◆ EXERCISE: The expected response is the entire set of entries, copied exactly.
=== RECORDS FOR PROCESSING ===
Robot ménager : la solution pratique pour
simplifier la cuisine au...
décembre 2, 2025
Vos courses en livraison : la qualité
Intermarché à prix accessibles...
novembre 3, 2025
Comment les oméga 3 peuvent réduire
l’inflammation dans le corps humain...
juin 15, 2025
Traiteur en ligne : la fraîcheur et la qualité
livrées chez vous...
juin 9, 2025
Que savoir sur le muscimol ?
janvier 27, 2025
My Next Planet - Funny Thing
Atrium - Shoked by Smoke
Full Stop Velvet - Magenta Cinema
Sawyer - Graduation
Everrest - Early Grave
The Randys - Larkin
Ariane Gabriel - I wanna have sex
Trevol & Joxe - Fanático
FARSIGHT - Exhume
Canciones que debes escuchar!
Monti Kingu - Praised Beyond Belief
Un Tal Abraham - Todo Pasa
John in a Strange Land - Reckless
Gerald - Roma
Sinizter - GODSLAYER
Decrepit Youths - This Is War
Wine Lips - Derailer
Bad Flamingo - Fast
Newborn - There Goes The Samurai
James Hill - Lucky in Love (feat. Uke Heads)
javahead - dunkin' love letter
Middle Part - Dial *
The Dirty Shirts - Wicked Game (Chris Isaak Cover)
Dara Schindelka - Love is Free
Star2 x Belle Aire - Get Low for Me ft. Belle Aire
===
◆ TASK OUTPUT:
Robot ménager : la solution pratique pour
simplifier la cuisine au...
décembre 2, 2025
Vos courses en livraison : la qualité
Intermarché à prix accessibles...
novembre 3, 2025
Comment les oméga 3 peuvent réduire
l’inflammation dans le corps humain...
juin 15, 2025
Traiteur en ligne : la fraîcheur et la qualité
livrées chez vous...
juin 9, 2025
Que savoir sur le muscimol ?
janvier 27, 2025
My Next Planet - Funny Thing
Atrium - Shoked by Smoke
Full Stop Velvet - Magenta Cinema
Sawyer - Graduation
Everrest - Early Grave
The Randys - Larkin
Ariane Gabriel - I wanna have sex
Trevol & Joxe - Fanático
FARSIGHT - Exhume
Canciones que debes escuchar!
Monti Kingu - Praised Beyond Belief
Un Tal Abraham - Todo Pasa
John in a Strange Land - Reckless
Gerald - Roma
Sinizter - GODSLAYER
Decrepit Youths - This Is War
Wine Lips - Derailer
Bad Flamingo - Fast
Newborn - There Goes The Samurai
James Hill - Lucky in Love (feat. Uke Heads)
javahead - dunkin' love letter
Middle Part - Dial *
The Dirty Shirts - Wicked Game (Chris Isaak Cover)
Dara Schindelka - Love is Free
Star2 x Belle Aire - Get Low for Me ft. Belle Aire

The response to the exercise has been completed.